Wed, 01st Jul 2020 11:14

(Alliance News) - Russia-focused gold miner Petropavlovsk PLC on Wednesday said it has appointed Martin Smith as a non-executive director and Pavel Maslovskiy as chief operating officer, with immediate effect.

Smith, Petropavlovsk noted, will be appointed as a "temporary director". He has held roles at "some of the world's largest mining companies", the firm explained, and was formerly deputy chief executive officer at Petropavlovsk.

The company added that Maslovskiy's appointment is in a non-director capacity and will remain part of the company's executive committee.

As will Danila Kotlyarov, who also remains its chief financial officer.

A motion to re-elect Kotlyarov, the company said yesterday, was rejected by shareholders at its annual general meeting. As were motions to re-elect its CEO, chair designate and several other directors.

Proposals by the board to re-elect or re-elect Pavel Maslovskiy as CEO, Danila Kotlyarov as chief financial officer, Fiona Paulus as chair designate, Harry Kenyon-Slaney as senior independent director, Robert Jenkins as audit committee chair, Damien Hackett as risk committee chair, and Timothy McCutcheon as director were voted against.
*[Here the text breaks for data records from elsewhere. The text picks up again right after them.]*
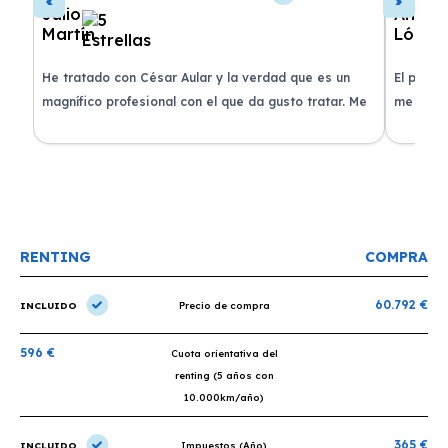
de
He tratado con César Aular y la verdad que es un
El proce
 que
magnífico profesional con el que da gusto tratar. Me
me atend
entregaron el coche en menos de 30 días. ¡Lo
claridad
o
recomiendo un montón, muchas gracias!
plazo ac
condicio
RENTING
COMPRA
60.792 €
INCLUIDO
Precio de compra
596 €
Cuota orientativa del
renting (5 años con
10.000km/año)
365 €
INCLUIDO
Impuestos (Año)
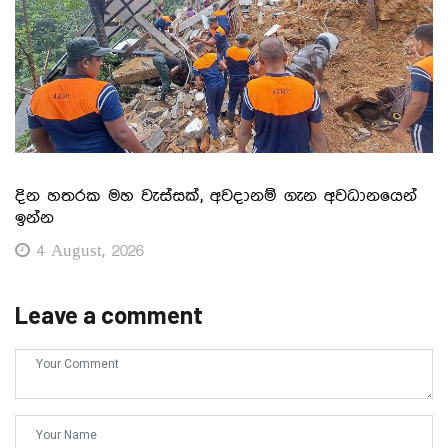
දින හතරක මහ වැස්සක්, අවදානම් ගැන අවධානයෙන්
ඉන්න
4 August, 2026
Leave a comment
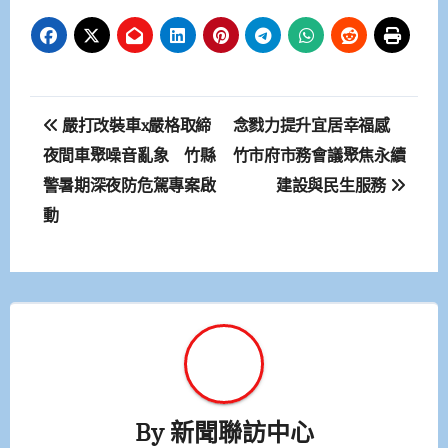
文
嚴打改裝車x嚴格取締
念戮力提升宜居幸福感
章
夜間車聚噪音亂象 竹縣
竹市府市務會議聚焦永續
警暑期深夜防危駕專案啟
建設與民生服務
導
動
覽
By
新聞聯訪中心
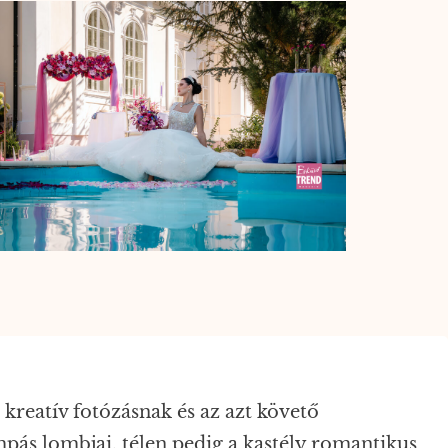
kreatív fotózásnak és az azt követő
mpás lombjai, télen pedig a kastély romantikus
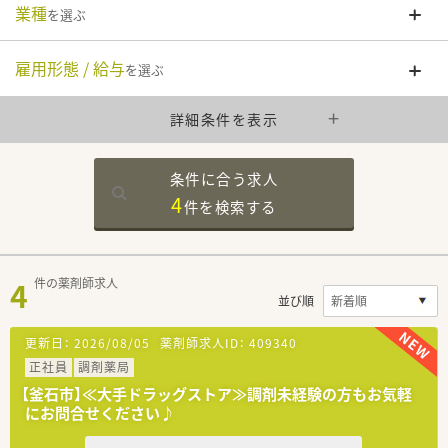
業種
を選ぶ
雇用形態 / 給与
を選ぶ
詳細条件を表示
条件に合う求人
4
件を
検索する
4
件の薬剤師求人
並び順
更新日：
2026/08/05
薬剤師求人ID：
409340
正社員
調剤薬局
【釜石市】≪大手ドラッグストア≫調剤未経験の方もお気軽
にお問合せください♪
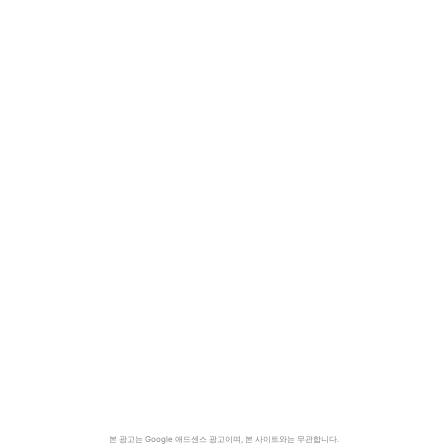
본 광고는 Google 애드센스 광고이며, 본 사이트와는 무관합니다.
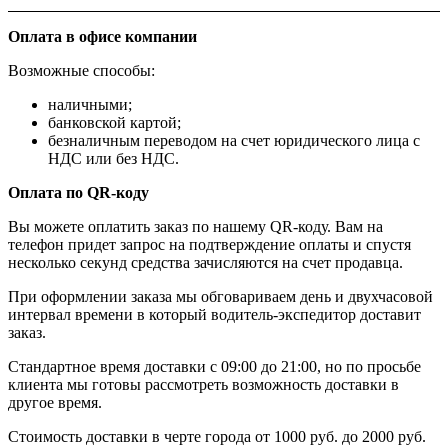
Оплата в офисе компании
Возможные способы:
наличными;
банковской картой;
безналичным переводом на счет юридического лица с
НДС или без НДС.
Оплата по QR-коду
Вы можете оплатить заказ по нашему QR-коду. Вам на
телефон придет запрос на подтверждение оплаты и спустя
несколько секунд средства зачисляются на счет продавца.
При оформлении заказа мы обговариваем день и двухчасовой
интервал времени в который водитель-экспедитор доставит
заказ.
Стандартное время доставки с 09:00 до 21:00, но по просьбе
клиента мы готовы рассмотреть возможность доставки в
другое время.
Стоимость доставки в черте города от 1000 руб. до 2000 руб.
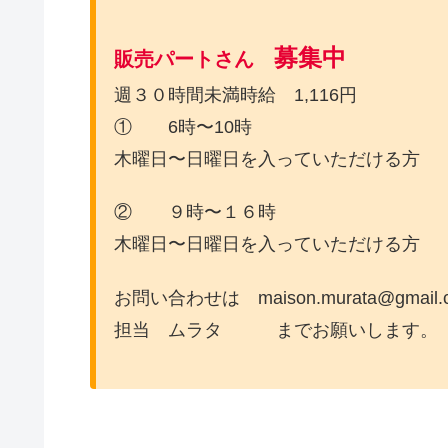
募集中
販売パートさん
週３０時間未満時給 1,116円
① 6時〜10時
木曜日〜日曜日を入っていただける方
② ９時〜１６時
木曜日〜日曜日を入っていただける方
お問い合わせは maison.murata@gmail.
担当 ムラタ までお願いします。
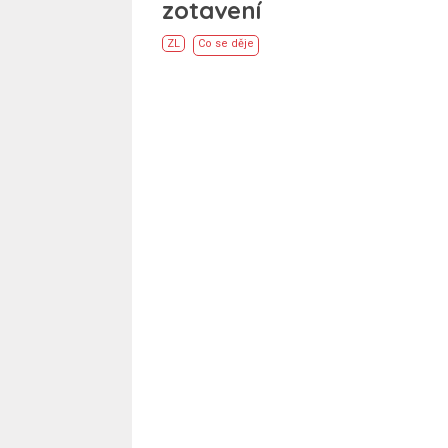
zotavení
ZL
Co se děje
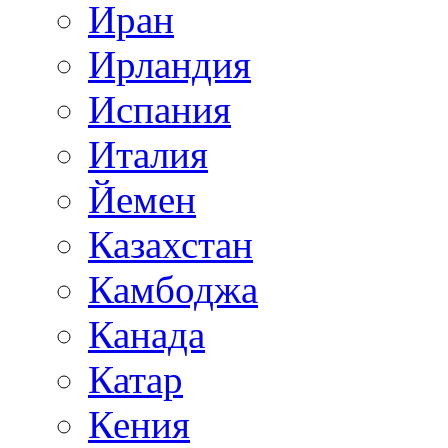
Иран
Ирландия
Испания
Италия
Йемен
Казахстан
Камбоджа
Канада
Катар
Кения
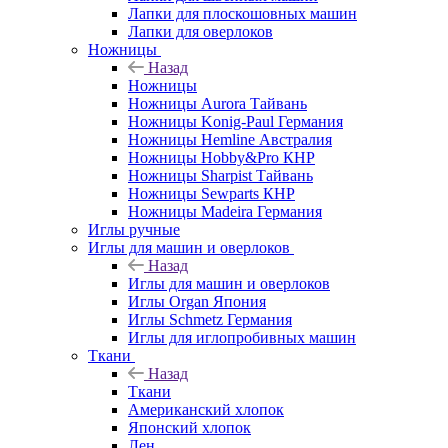
Лапки для плоскошовных машин
Лапки для оверлоков
Ножницы
Назад
Ножницы
Ножницы Aurora Тайвань
Ножницы Konig-Paul Германия
Ножницы Hemline Австралия
Ножницы Hobby&Pro КНР
Ножницы Sharpist Тайвань
Ножницы Sewparts КНР
Ножницы Madeira Германия
Иглы ручные
Иглы для машин и оверлоков
Назад
Иглы для машин и оверлоков
Иглы Organ Япония
Иглы Schmetz Германия
Иглы для иглопробивных машин
Ткани
Назад
Ткани
Американский хлопок
Японский хлопок
Лен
Petropavlovsk announced the election of a new chair, chief executive and two directors on Tuesday, but said it believes the voting process at its annual general meeting to appoint the new board members was skewed.
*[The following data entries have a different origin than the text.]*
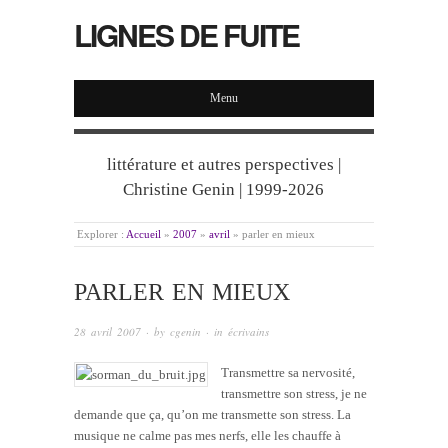
LIGNES DE FUITE
Menu
littérature et autres perspectives |
Christine Genin | 1999-2026
Explorer :
Accueil
»
2007
»
avril
»
parler en mieux
PARLER EN MIEUX
28 avril 2007
· by
cgenin
· in
écrivains
Transmettre sa nervosité,
transmettre son stress, je ne
demande que ça, qu’on me transmette son stress. La
musique ne calme pas mes nerfs, elle les chauffe à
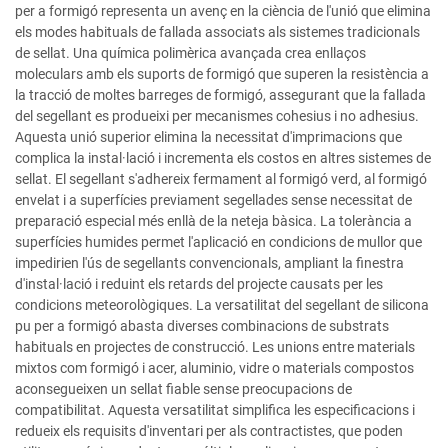
per a formigó representa un avenç en la ciència de l'unió que elimina
els modes habituals de fallada associats als sistemes tradicionals
de sellat. Una química polimèrica avançada crea enllaços
moleculars amb els suports de formigó que superen la resistència a
la tracció de moltes barreges de formigó, assegurant que la fallada
del segellant es produeixi per mecanismes cohesius i no adhesius.
Aquesta unió superior elimina la necessitat d'imprimacions que
complica la instal·lació i incrementa els costos en altres sistemes de
sellat. El segellant s'adhereix fermament al formigó verd, al formigó
envelat i a superfícies previament segellades sense necessitat de
preparació especial més enllà de la neteja bàsica. La tolerància a
superfícies humides permet l'aplicació en condicions de mullor que
impedirien l'ús de segellants convencionals, ampliant la finestra
d'instal·lació i reduint els retards del projecte causats per les
condicions meteorològiques. La versatilitat del segellant de silicona
pu per a formigó abasta diverses combinacions de substrats
habituals en projectes de construcció. Les unions entre materials
mixtos com formigó i acer, aluminio, vidre o materials compostos
aconsegueixen un sellat fiable sense preocupacions de
compatibilitat. Aquesta versatilitat simplifica les especificacions i
redueix els requisits d'inventari per als contractistes, que poden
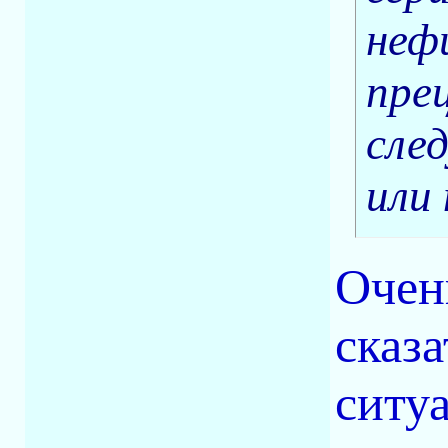
неф
пре
сле
или
Очен
сказ
ситуа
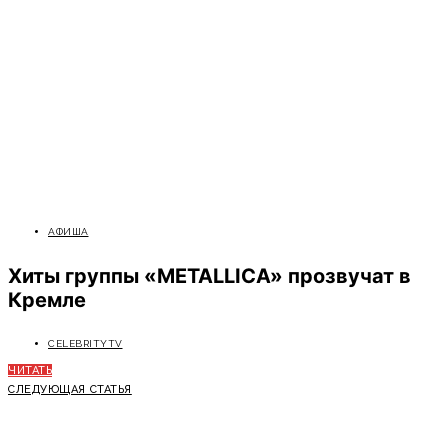
АФИША
Хиты группы «METALLICA» прозвучат в
Кремле
CELEBRITYTV
ЧИТАТЬ
СЛЕДУЮЩАЯ СТАТЬЯ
Alya Samokhvalova will step into the role of chief executive, Peter Hambro will become non-executive chair, with Angelica Phillips and Johnny Smith becoming independent non-executive directors.

Petropavlovsk said its analysis of the voting showed that votes cast against the existing board members were cast almost entirely by four shareholder groups - Joint Stock Company Uzhuralzoloto Group of Cos which accounted for 22%, Everest Alliance and Slevin, which accounted for 12% combined, and Fortiana Holdings which accounted for 5%.

Aside from the motions to re-elect several board members, two other proposals were rejected at the AGM, Petropavlovsk noted on Wednesday.

A bid to approve the directors' remuneration policy was rejected by 58% of voters, and a proposal to authorise the directors to allot shares, up to two-thirds of its capital drew the ire of 76% of voters.

The company said: "Following the events from the voting at the company's AGM, the company has formed an interim board which complies with the rules and regulations of the UK Corporate Governance Code. Petropavlovsk will endeavour to discuss the next steps with all of its key shareholders ahead of the calling for a general meeting to constitute a board which is not only aligned with the wishes of all of its stakeholders, but will also provide the highest levels of corporate governance and stakeholder protection.

"In respect of resolution 20 relating to the authority to issue shares, the authority sought by the company is aligned with the Investment Association's share capital guidelines and market practice for FTSE listed companies. Given that this resolution failed, the board will also consult with shareholders to understand their concerns in this respect."

Elsewhere in the AGM, a motion to elect Ekaterina Ray as a director, to approve new articles of association and a proposal to authorise the directors to allot shares, up to one-third of its capital, received less than 80% of voter support.

"In the coming months, the Board will undertake consultations with the company's shareholders to address any concerns they may have. Once the overall picture has been assimilated, the company will report to the market on the views received and actions undertaken," Petropavlovsk explained.

Shares in the company were 0.4% lower at 25.00 pence each in London on Wednesday morning.